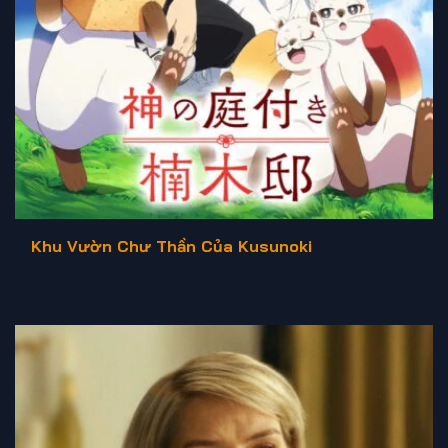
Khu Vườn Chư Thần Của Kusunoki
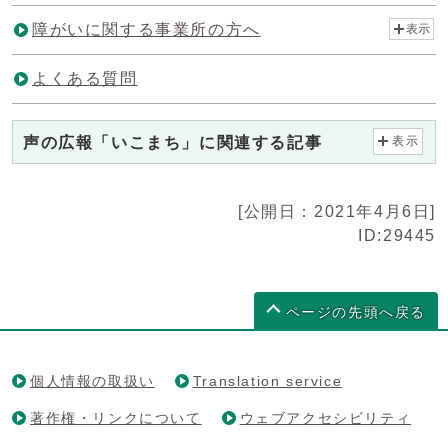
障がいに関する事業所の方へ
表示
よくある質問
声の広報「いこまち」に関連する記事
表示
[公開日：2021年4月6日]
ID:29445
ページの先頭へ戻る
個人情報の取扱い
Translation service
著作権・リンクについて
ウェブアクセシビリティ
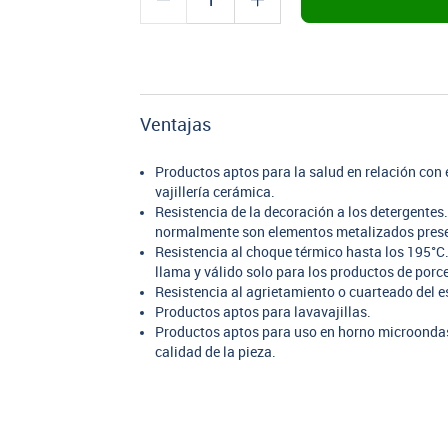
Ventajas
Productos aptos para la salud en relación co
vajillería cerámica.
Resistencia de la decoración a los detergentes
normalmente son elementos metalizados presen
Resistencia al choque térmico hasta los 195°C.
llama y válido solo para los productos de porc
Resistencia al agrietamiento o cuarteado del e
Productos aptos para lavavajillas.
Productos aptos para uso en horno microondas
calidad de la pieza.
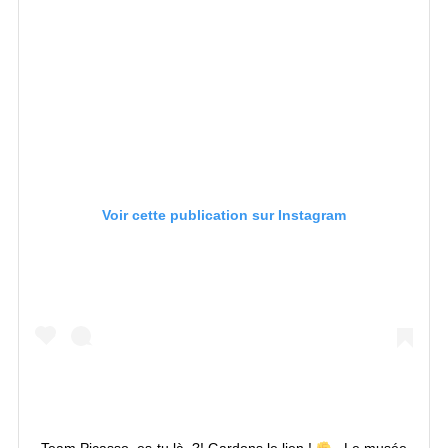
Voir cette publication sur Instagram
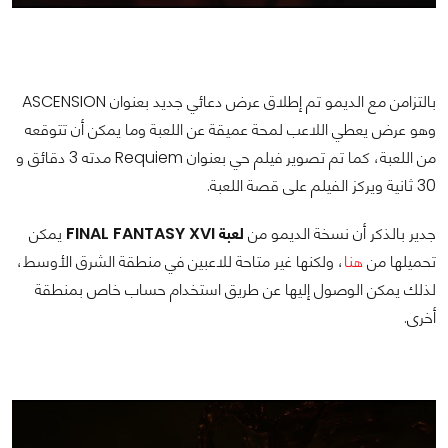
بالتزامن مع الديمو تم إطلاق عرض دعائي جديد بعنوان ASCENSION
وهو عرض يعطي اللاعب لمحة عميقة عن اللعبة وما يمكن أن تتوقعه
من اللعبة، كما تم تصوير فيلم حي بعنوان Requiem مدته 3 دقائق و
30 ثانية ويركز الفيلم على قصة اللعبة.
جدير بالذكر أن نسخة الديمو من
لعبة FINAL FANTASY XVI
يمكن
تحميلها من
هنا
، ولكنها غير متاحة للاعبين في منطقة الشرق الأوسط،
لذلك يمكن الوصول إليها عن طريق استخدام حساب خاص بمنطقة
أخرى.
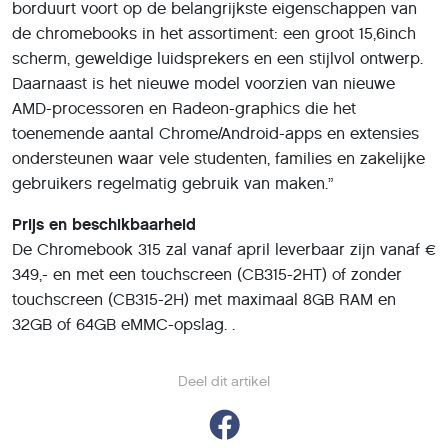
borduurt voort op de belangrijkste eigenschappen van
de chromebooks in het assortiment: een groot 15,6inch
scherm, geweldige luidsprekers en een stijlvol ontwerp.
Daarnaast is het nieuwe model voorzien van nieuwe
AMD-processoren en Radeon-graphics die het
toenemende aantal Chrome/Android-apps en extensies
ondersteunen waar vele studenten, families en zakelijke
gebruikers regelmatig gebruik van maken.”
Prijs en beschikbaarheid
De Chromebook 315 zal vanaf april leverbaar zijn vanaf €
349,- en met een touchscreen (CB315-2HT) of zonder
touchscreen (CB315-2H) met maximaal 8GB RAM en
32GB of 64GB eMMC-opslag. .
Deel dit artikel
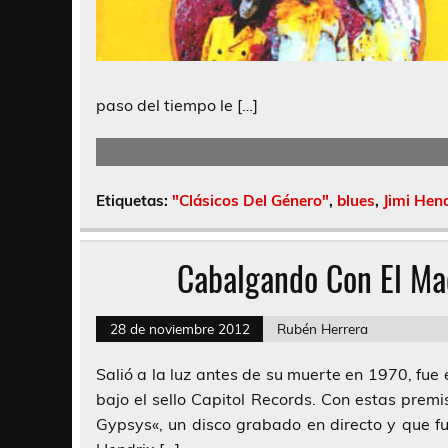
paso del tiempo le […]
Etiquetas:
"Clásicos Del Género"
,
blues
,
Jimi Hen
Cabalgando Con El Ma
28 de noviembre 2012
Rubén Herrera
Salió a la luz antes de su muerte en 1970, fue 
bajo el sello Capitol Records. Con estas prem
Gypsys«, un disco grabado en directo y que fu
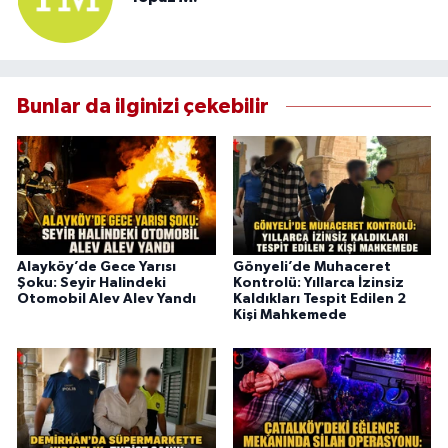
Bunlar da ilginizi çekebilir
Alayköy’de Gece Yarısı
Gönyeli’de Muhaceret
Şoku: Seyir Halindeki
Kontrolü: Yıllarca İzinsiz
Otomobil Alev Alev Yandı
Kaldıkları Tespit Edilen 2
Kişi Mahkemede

* * *

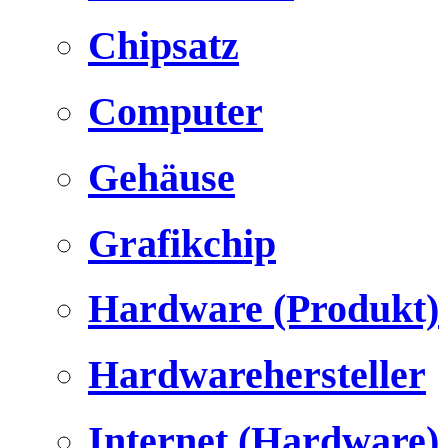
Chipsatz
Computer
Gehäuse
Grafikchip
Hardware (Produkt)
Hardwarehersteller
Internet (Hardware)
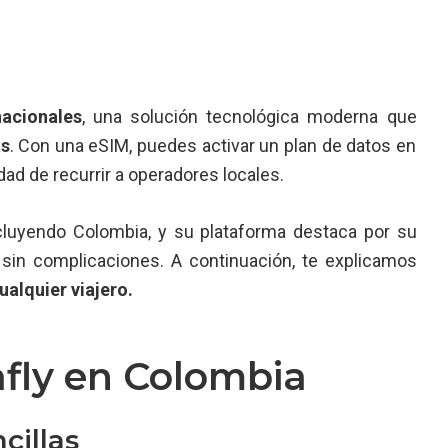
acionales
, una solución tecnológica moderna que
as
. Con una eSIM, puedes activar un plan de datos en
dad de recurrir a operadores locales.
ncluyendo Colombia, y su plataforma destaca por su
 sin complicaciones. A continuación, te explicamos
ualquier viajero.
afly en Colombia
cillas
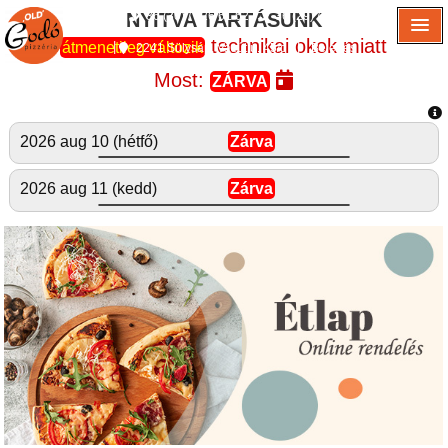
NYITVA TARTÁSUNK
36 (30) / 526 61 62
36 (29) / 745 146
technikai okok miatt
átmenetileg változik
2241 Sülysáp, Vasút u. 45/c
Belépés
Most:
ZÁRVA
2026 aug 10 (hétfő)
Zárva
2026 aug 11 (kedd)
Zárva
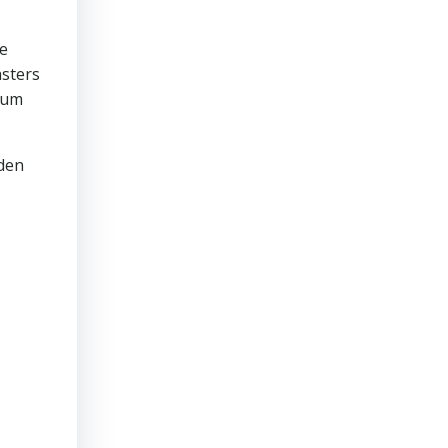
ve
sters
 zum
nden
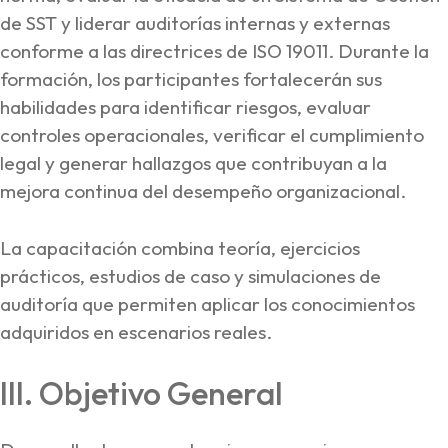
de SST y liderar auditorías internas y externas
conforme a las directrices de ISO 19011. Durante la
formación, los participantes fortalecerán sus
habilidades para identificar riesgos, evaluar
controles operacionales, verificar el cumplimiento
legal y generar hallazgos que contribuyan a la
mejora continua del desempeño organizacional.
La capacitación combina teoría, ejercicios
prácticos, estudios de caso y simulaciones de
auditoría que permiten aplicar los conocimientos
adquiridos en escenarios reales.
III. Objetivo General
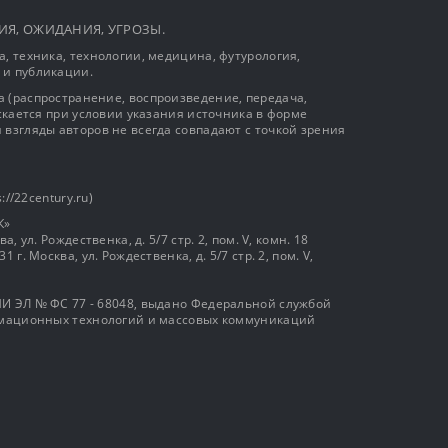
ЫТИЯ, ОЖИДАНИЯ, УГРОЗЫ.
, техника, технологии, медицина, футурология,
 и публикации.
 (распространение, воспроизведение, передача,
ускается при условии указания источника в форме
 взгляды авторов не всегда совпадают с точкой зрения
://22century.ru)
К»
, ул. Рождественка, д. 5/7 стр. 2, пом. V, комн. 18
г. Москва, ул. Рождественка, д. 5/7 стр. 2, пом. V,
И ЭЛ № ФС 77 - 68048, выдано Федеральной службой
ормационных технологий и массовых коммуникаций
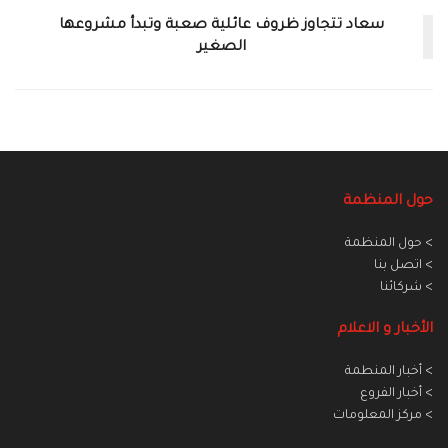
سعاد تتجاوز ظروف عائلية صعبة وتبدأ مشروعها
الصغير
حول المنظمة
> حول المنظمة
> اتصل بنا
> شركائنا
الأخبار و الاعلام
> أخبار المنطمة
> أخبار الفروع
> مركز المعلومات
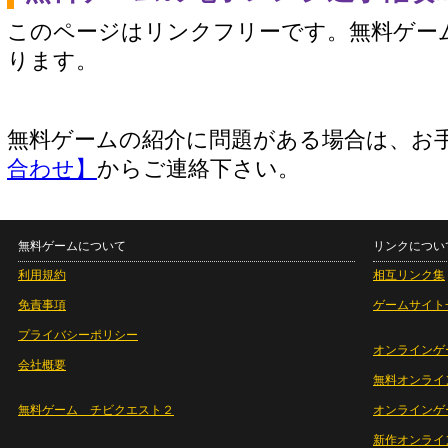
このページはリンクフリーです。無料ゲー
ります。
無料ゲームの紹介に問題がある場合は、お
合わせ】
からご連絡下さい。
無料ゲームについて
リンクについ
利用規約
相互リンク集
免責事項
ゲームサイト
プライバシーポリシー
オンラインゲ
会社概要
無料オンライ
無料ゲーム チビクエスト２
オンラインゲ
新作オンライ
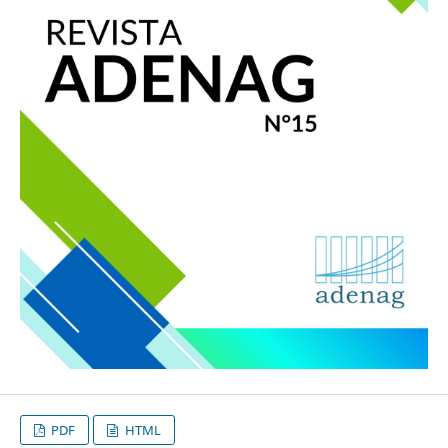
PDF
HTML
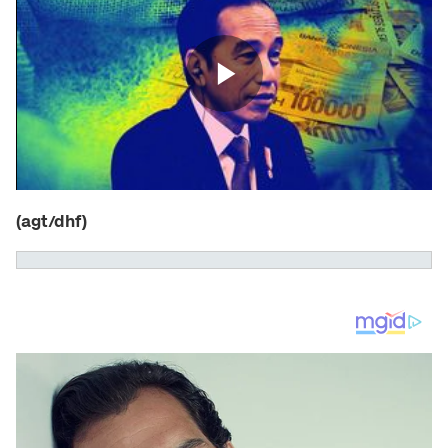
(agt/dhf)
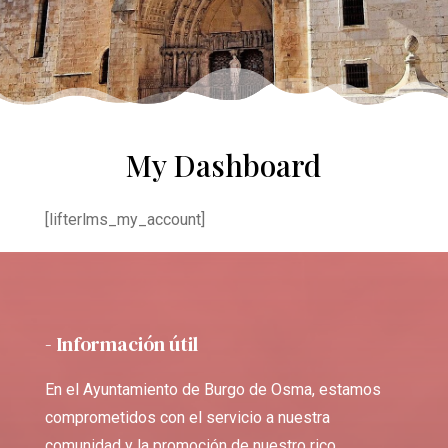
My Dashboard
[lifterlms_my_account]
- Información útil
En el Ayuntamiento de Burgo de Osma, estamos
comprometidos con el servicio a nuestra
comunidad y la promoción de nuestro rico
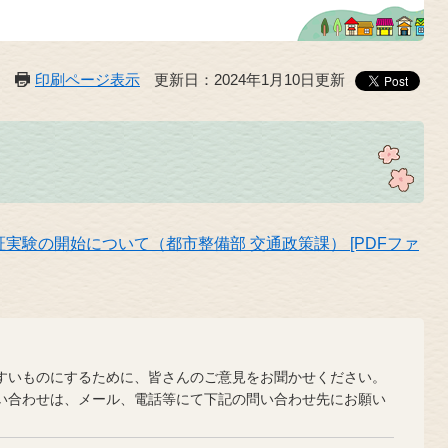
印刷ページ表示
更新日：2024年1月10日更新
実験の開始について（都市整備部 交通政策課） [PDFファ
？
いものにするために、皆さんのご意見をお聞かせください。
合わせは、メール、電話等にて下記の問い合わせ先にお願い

...

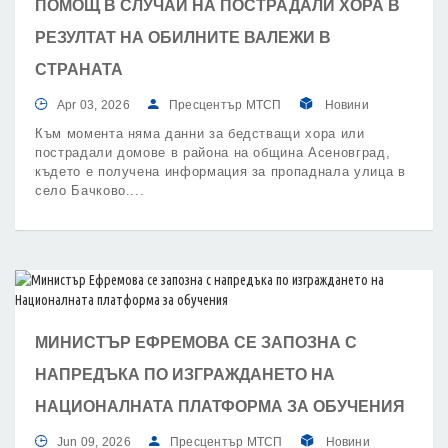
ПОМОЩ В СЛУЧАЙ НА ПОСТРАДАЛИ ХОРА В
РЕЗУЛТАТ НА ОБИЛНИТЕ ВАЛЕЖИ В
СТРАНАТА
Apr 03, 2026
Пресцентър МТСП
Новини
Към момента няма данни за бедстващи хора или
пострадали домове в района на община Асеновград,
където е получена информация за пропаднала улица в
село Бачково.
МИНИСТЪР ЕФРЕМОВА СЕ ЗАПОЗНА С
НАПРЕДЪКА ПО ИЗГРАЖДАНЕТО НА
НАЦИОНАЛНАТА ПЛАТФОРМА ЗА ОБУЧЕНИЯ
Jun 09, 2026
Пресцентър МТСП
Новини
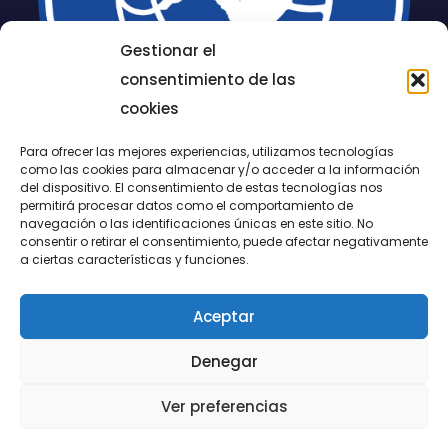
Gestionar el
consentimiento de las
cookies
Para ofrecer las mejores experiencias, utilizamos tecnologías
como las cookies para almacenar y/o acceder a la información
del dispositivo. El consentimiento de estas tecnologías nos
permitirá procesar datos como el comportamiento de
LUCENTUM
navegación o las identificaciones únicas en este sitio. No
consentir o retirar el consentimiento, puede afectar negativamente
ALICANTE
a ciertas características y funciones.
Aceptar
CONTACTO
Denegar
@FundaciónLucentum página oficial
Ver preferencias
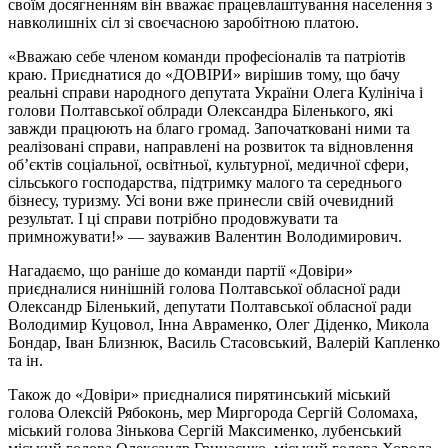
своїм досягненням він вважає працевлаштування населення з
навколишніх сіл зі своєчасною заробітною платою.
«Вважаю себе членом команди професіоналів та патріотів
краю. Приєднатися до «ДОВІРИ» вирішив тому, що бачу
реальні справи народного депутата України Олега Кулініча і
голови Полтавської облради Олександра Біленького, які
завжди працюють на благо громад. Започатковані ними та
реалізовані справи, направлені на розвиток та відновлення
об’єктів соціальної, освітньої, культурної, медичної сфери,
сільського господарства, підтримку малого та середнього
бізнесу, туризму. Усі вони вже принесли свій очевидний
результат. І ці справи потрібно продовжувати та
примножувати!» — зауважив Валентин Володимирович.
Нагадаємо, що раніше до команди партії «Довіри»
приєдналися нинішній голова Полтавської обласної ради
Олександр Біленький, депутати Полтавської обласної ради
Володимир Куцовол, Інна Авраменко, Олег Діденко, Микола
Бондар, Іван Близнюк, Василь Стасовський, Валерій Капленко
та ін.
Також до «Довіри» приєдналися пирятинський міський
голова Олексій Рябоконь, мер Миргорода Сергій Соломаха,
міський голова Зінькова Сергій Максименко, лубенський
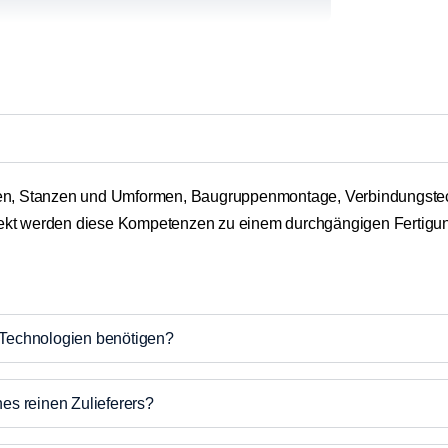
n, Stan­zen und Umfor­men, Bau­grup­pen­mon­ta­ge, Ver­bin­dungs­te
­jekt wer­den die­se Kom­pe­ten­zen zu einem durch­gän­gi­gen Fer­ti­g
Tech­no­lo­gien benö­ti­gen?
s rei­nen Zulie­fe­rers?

_REQUEST_
Whenever a line in the data holds "обласної", copy that line.

_TASK SOLUTION_
приєдналися нинішній голова Полтавської обласної ради
Олександр Біленький, депутати Полтавської обласної ради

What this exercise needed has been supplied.